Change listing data
▼

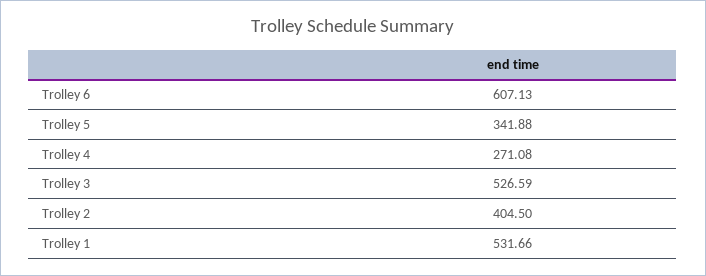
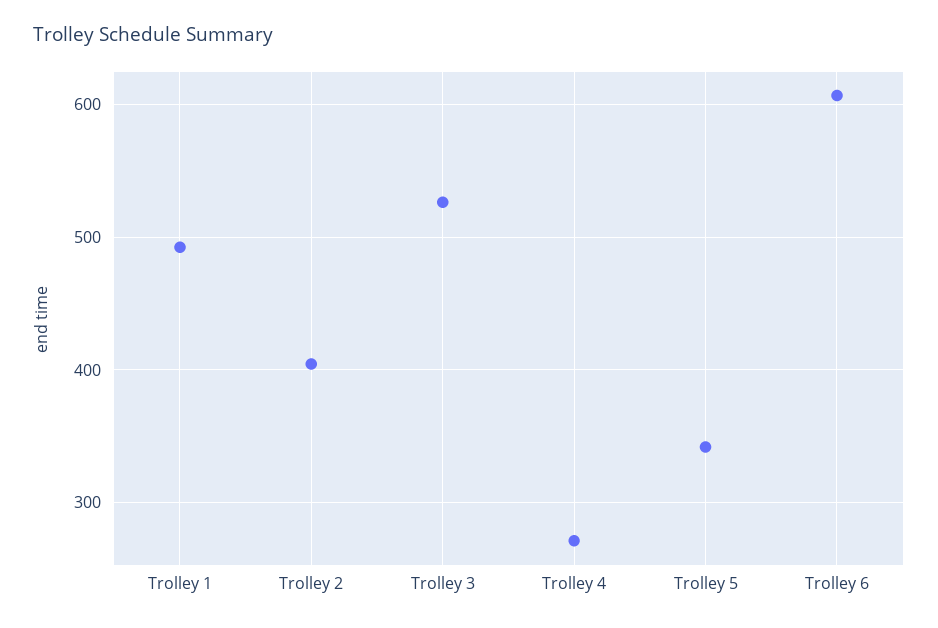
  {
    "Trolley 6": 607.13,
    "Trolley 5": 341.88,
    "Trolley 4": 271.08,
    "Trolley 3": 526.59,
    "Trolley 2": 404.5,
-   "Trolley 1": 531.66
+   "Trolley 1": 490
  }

▲
▼

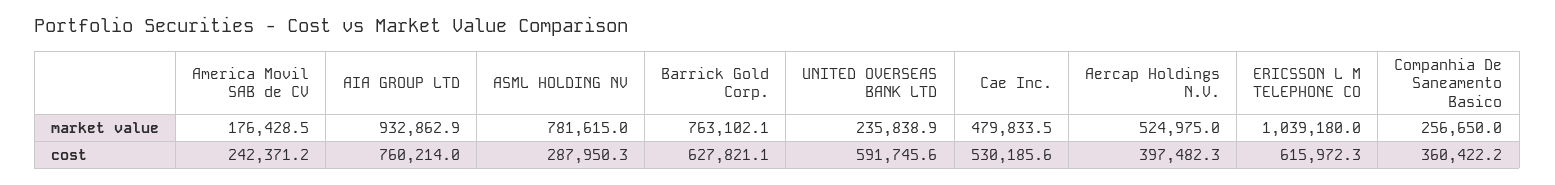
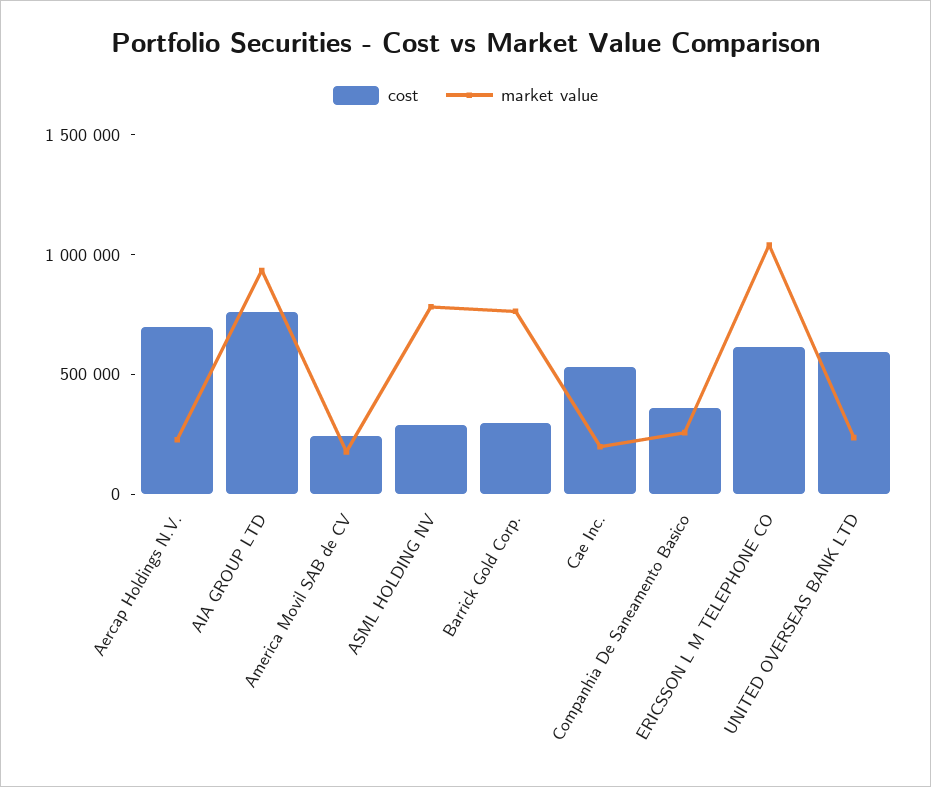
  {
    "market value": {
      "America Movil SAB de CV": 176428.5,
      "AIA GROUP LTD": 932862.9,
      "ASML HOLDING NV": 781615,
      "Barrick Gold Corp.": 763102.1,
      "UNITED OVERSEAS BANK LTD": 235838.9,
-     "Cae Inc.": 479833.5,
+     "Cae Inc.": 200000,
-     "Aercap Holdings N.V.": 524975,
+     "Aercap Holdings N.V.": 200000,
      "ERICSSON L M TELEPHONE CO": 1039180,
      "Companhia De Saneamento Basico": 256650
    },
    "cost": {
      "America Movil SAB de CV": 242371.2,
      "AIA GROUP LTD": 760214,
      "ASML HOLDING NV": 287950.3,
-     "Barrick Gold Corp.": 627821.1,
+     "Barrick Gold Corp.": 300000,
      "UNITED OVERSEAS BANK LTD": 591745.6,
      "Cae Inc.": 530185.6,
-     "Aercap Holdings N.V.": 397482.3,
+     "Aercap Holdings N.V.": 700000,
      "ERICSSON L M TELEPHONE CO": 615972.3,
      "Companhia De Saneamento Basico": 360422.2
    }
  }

▲
▼

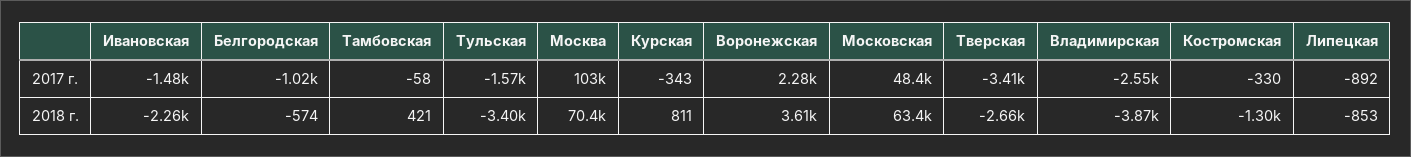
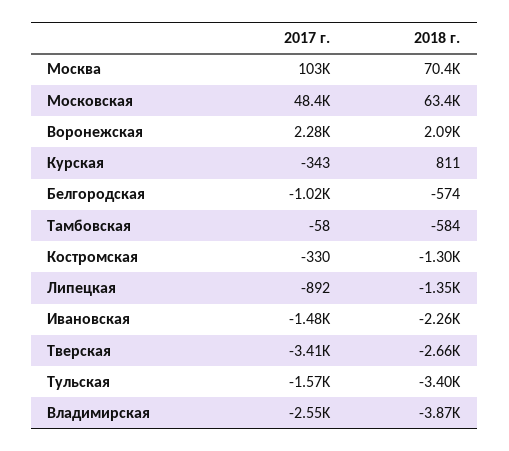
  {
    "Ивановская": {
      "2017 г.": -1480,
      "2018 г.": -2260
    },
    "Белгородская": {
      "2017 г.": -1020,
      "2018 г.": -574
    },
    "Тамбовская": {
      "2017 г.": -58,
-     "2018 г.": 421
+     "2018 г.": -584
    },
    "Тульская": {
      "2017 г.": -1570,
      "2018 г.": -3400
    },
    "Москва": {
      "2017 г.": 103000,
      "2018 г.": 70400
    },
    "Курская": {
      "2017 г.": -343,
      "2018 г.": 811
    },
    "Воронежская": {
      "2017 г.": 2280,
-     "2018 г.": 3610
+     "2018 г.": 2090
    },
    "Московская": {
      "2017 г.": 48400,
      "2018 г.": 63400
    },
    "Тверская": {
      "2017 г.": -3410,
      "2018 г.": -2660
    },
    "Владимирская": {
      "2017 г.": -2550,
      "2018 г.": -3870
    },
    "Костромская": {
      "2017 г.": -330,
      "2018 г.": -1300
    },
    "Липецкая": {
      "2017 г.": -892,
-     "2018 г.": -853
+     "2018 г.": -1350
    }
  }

▲

*Problem statement:* Return every line from the entries that holds the string "ASML".

*Task output:*
      "ASML HOLDING NV": 781615,
      "ASML HOLDING NV": 287950.3,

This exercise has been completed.